* **The problem**: Can you return the records below exactly as they stand, but only from the first line through the one with "- skill.json (tackle, fireball, lick)"?
*** Opening Data for processing ***
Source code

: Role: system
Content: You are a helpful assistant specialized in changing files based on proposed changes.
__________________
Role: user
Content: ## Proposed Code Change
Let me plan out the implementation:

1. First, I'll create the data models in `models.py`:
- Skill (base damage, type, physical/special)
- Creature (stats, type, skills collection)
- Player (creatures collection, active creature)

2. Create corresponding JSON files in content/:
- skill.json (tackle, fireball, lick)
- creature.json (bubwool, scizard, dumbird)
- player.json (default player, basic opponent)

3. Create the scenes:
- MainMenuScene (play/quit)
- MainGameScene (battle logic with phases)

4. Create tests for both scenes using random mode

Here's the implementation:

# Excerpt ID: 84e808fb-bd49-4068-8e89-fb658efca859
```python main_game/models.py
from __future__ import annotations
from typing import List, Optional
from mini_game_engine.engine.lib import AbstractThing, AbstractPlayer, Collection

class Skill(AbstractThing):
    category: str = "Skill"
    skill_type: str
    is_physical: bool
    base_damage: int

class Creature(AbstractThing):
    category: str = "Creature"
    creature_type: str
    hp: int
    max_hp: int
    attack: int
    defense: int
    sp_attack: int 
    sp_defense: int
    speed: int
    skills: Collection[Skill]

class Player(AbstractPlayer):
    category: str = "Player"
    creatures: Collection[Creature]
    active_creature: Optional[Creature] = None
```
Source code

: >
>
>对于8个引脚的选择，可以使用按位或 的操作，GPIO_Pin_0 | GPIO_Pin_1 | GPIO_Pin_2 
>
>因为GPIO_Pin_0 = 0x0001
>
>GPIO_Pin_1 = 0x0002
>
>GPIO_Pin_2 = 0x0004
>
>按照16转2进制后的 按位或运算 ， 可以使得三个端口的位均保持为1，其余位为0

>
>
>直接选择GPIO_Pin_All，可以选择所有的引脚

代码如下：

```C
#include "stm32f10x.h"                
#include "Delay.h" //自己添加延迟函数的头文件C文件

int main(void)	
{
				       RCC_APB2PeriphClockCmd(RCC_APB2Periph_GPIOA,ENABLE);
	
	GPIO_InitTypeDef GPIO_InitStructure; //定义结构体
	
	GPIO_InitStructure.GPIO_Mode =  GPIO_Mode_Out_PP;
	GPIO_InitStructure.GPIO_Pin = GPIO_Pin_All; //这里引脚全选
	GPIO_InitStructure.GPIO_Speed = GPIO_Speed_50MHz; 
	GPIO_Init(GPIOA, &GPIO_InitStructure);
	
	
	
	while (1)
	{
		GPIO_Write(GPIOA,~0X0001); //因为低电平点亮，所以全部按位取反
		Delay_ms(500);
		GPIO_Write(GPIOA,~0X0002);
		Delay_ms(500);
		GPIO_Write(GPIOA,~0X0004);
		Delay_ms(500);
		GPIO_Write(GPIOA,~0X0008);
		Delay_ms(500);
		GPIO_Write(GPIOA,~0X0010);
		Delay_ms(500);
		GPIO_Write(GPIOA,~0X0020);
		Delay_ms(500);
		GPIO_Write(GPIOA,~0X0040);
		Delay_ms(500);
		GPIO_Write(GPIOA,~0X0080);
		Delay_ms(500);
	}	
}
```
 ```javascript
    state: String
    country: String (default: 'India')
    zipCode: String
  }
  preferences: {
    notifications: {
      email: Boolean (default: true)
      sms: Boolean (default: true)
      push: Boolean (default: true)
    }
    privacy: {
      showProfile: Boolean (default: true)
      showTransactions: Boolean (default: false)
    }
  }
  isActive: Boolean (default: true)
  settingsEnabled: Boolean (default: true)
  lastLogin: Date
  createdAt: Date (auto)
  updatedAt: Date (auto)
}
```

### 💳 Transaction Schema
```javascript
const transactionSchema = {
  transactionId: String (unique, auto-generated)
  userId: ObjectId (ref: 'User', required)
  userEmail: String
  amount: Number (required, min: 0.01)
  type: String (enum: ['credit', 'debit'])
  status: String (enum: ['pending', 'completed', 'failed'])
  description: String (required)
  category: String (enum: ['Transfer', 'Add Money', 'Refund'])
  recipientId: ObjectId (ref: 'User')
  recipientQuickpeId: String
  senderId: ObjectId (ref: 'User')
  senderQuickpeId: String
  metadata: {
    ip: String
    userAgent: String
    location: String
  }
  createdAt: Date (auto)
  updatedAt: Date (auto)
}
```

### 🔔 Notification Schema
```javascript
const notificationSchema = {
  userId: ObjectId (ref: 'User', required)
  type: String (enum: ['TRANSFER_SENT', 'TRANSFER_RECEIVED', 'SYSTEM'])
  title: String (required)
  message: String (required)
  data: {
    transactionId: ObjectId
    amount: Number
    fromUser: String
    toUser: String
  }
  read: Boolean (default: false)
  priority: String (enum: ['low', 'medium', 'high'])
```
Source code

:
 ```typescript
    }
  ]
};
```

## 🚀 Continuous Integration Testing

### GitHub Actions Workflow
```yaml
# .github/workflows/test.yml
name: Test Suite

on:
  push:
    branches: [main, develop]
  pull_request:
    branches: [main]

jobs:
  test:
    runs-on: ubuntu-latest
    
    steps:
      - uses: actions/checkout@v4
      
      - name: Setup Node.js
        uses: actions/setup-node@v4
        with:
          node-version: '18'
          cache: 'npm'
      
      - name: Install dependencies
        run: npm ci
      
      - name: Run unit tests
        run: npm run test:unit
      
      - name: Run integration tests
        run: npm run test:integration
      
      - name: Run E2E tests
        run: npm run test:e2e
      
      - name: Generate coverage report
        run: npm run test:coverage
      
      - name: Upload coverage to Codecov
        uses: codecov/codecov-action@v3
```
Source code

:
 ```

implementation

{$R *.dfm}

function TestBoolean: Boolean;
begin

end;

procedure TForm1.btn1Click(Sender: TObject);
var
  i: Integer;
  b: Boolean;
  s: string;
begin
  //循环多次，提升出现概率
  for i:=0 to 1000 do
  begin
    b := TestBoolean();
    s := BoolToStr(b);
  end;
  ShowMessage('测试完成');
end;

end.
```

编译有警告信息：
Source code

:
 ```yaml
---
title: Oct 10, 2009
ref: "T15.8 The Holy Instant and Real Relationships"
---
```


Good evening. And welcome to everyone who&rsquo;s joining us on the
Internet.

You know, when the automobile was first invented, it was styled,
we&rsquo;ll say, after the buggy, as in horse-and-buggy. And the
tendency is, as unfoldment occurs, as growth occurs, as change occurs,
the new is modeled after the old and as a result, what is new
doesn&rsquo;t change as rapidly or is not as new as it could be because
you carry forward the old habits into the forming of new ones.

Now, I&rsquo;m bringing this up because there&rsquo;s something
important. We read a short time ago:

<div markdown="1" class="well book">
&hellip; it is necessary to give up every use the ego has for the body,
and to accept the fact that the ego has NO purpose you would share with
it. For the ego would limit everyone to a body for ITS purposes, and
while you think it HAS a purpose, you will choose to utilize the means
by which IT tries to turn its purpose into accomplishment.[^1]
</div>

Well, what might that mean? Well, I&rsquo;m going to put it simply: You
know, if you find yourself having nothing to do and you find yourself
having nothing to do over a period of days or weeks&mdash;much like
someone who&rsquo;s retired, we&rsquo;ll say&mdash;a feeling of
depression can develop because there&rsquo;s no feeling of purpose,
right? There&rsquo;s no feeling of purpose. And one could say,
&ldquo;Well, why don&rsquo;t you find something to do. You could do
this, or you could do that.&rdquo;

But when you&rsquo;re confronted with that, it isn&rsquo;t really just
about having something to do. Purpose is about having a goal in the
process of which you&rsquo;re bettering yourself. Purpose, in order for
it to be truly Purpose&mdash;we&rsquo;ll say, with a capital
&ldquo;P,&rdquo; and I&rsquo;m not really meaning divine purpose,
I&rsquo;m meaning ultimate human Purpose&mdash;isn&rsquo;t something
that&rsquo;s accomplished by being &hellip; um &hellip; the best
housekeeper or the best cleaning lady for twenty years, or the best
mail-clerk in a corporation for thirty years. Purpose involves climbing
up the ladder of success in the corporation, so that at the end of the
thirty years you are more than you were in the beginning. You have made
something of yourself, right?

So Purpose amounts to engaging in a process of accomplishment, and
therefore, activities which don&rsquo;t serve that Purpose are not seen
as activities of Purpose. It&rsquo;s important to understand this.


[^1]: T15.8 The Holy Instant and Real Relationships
*** Closing Data for processing ***
* **Answer space**:
Source code

: Role: system
Content: You are a helpful assistant specialized in changing files based on proposed changes.
__________________
Role: user
Content: ## Proposed Code Change
Let me plan out the implementation:

1. First, I'll create the data models in `models.py`:
- Skill (base damage, type, physical/special)
- Creature (stats, type, skills collection)
- Player (creatures collection, active creature)

2. Create corresponding JSON files in content/:
- skill.json (tackle, fireball, lick)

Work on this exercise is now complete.